### Set problem
Copy out, word for word, the part of the listing that opens with the line containing "country: China" and closes with the line containing "genus: Gaultheria", both of those lines included.

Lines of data
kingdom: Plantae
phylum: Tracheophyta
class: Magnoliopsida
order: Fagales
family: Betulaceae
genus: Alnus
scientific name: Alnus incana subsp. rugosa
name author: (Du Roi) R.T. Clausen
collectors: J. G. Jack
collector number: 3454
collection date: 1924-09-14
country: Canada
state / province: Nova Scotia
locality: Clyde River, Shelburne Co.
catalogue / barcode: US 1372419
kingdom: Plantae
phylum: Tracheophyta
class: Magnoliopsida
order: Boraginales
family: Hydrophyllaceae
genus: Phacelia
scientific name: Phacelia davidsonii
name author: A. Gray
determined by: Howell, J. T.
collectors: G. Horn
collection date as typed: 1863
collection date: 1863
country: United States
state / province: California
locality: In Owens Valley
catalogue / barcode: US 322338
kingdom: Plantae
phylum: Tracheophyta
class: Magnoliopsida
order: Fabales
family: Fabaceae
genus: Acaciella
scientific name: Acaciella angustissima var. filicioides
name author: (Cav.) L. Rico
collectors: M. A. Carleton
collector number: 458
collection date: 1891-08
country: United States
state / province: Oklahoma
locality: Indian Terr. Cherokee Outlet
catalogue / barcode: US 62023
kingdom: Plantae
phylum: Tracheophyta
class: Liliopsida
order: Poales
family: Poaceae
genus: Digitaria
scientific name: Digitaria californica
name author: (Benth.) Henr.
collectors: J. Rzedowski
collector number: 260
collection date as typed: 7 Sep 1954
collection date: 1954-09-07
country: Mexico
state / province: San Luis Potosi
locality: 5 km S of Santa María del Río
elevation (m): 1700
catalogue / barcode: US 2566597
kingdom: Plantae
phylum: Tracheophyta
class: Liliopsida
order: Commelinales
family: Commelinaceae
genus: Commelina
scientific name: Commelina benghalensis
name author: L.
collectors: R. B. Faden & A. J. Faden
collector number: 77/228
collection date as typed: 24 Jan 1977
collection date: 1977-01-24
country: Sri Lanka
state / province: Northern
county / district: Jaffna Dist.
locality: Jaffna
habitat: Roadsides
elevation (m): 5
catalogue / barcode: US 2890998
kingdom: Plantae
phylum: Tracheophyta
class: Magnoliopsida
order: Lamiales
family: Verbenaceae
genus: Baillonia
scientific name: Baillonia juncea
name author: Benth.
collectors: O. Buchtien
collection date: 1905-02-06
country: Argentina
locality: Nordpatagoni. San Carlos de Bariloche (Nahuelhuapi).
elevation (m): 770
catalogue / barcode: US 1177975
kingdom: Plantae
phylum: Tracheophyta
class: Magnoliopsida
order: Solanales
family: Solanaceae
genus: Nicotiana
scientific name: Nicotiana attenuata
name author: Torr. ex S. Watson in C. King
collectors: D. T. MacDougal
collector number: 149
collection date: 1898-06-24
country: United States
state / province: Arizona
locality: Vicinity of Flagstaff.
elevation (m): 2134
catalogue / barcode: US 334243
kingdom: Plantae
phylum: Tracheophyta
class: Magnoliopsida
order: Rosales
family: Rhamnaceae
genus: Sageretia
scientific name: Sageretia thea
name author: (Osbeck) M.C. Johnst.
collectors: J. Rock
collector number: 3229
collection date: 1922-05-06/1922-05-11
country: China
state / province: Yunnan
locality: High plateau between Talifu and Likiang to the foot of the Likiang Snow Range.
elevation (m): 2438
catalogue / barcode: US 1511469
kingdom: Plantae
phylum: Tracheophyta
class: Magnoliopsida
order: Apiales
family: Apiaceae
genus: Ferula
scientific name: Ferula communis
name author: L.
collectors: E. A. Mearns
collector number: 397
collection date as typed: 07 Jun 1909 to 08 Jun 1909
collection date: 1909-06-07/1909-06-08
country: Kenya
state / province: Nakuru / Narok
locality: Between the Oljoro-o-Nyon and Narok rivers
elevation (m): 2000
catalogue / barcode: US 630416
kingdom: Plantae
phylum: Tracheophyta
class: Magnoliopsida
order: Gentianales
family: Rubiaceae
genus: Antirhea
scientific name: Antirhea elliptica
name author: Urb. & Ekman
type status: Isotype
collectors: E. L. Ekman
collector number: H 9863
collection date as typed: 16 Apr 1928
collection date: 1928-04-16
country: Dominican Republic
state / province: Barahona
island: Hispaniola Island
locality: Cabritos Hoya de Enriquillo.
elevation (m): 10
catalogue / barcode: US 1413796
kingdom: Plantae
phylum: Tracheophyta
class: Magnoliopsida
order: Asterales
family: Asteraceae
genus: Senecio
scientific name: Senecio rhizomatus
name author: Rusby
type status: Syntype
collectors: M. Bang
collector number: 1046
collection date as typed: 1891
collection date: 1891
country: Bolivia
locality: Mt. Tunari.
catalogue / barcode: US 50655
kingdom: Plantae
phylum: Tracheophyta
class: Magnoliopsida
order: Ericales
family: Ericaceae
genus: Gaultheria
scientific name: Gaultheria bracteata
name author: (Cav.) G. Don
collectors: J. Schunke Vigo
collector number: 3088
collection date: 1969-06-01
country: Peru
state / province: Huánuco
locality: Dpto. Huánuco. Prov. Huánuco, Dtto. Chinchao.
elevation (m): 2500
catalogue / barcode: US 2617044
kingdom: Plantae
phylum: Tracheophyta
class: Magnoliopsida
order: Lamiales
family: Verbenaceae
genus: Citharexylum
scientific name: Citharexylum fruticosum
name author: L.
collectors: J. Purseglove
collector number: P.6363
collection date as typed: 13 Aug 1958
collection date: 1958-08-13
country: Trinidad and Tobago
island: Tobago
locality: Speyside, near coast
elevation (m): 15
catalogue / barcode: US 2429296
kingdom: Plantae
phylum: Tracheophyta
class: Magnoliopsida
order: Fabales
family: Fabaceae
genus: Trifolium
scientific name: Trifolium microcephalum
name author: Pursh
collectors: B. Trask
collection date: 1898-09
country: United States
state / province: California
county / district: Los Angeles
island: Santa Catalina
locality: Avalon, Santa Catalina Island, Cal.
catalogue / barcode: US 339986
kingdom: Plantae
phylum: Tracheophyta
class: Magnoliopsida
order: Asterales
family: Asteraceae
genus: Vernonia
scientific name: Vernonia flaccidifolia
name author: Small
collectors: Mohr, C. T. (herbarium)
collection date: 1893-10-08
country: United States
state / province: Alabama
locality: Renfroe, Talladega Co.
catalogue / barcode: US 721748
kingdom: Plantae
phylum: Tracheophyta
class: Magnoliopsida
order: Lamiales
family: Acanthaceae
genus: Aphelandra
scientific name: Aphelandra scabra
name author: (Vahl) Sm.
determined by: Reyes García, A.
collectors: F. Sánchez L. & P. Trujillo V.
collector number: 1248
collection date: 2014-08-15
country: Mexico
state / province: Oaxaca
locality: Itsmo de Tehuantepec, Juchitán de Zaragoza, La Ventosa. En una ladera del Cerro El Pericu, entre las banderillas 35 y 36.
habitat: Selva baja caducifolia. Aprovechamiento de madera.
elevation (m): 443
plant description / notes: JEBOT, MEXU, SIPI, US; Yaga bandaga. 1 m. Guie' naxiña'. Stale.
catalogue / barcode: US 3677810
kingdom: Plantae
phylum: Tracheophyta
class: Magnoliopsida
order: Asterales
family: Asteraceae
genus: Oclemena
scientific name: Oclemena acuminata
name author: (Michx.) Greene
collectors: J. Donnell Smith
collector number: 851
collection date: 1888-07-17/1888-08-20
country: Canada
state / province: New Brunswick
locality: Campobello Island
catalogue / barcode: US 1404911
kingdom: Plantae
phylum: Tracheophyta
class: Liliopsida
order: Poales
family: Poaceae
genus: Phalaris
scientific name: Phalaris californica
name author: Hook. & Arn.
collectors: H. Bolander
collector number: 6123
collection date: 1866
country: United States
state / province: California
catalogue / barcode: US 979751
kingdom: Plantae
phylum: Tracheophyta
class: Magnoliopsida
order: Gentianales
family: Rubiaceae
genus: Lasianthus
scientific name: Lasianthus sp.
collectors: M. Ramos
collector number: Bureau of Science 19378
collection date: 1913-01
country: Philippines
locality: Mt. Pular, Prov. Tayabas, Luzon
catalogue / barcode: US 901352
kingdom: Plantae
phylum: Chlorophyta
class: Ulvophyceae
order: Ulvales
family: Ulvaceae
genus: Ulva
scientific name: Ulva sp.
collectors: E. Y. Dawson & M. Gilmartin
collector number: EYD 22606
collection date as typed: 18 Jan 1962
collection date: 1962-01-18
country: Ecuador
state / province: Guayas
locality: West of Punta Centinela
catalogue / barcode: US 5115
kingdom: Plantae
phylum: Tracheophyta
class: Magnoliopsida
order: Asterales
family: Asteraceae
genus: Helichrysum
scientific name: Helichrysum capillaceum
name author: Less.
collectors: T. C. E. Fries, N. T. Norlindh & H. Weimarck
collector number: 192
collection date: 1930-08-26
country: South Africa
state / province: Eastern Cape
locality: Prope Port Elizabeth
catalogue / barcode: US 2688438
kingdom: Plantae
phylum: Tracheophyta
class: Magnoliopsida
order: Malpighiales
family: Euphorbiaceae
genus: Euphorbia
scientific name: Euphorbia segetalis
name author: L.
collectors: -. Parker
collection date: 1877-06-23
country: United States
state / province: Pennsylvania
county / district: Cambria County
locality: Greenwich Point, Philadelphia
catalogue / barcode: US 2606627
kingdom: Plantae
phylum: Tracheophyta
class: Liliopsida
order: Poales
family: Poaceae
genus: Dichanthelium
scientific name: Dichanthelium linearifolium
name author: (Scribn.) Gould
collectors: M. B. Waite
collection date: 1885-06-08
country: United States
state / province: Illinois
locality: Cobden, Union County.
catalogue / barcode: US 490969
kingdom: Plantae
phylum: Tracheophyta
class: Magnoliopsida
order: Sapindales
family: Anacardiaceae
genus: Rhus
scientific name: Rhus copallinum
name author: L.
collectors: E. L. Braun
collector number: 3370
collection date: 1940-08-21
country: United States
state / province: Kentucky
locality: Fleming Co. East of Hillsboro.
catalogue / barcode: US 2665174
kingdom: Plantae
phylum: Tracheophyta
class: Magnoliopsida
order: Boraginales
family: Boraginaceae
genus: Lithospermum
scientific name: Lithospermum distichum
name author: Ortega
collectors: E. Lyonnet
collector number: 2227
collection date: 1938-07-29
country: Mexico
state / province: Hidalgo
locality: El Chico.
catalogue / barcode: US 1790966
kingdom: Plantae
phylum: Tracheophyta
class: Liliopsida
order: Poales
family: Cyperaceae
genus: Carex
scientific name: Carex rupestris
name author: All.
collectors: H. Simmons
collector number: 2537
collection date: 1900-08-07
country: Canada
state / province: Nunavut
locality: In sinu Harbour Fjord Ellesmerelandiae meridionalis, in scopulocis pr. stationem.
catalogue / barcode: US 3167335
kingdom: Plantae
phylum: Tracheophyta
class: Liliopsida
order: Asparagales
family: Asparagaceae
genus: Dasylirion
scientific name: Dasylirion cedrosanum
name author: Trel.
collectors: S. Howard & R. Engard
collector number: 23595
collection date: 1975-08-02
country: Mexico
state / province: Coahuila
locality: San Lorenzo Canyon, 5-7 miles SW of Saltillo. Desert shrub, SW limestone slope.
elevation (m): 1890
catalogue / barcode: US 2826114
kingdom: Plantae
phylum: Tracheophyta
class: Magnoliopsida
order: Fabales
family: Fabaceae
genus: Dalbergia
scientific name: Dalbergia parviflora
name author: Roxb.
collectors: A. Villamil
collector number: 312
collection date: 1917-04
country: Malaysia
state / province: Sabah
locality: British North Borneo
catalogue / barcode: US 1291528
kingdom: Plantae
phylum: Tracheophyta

### Response
country: China
state / province: Yunnan
locality: High plateau between Talifu and Likiang to the foot of the Likiang Snow Range.
elevation (m): 2438
catalogue / barcode: US 1511469
kingdom: Plantae
phylum: Tracheophyta
class: Magnoliopsida
order: Apiales
family: Apiaceae
genus: Ferula
scientific name: Ferula communis
name author: L.
collectors: E. A. Mearns
collector number: 397
collection date as typed: 07 Jun 1909 to 08 Jun 1909
collection date: 1909-06-07/1909-06-08
country: Kenya
state / province: Nakuru / Narok
locality: Between the Oljoro-o-Nyon and Narok rivers
elevation (m): 2000
catalogue / barcode: US 630416
kingdom: Plantae
phylum: Tracheophyta
class: Magnoliopsida
order: Gentianales
family: Rubiaceae
genus: Antirhea
scientific name: Antirhea elliptica
name author: Urb. & Ekman
type status: Isotype
collectors: E. L. Ekman
collector number: H 9863
collection date as typed: 16 Apr 1928
collection date: 1928-04-16
country: Dominican Republic
state / province: Barahona
island: Hispaniola Island
locality: Cabritos Hoya de Enriquillo.
elevation (m): 10
catalogue / barcode: US 1413796
kingdom: Plantae
phylum: Tracheophyta
class: Magnoliopsida
order: Asterales
family: Asteraceae
genus: Senecio
scientific name: Senecio rhizomatus
name author: Rusby
type status: Syntype
collectors: M. Bang
collector number: 1046
collection date as typed: 1891
collection date: 1891
country: Bolivia
locality: Mt. Tunari.
catalogue / barcode: US 50655
kingdom: Plantae
phylum: Tracheophyta
class: Magnoliopsida
order: Ericales
family: Ericaceae
genus: Gaultheria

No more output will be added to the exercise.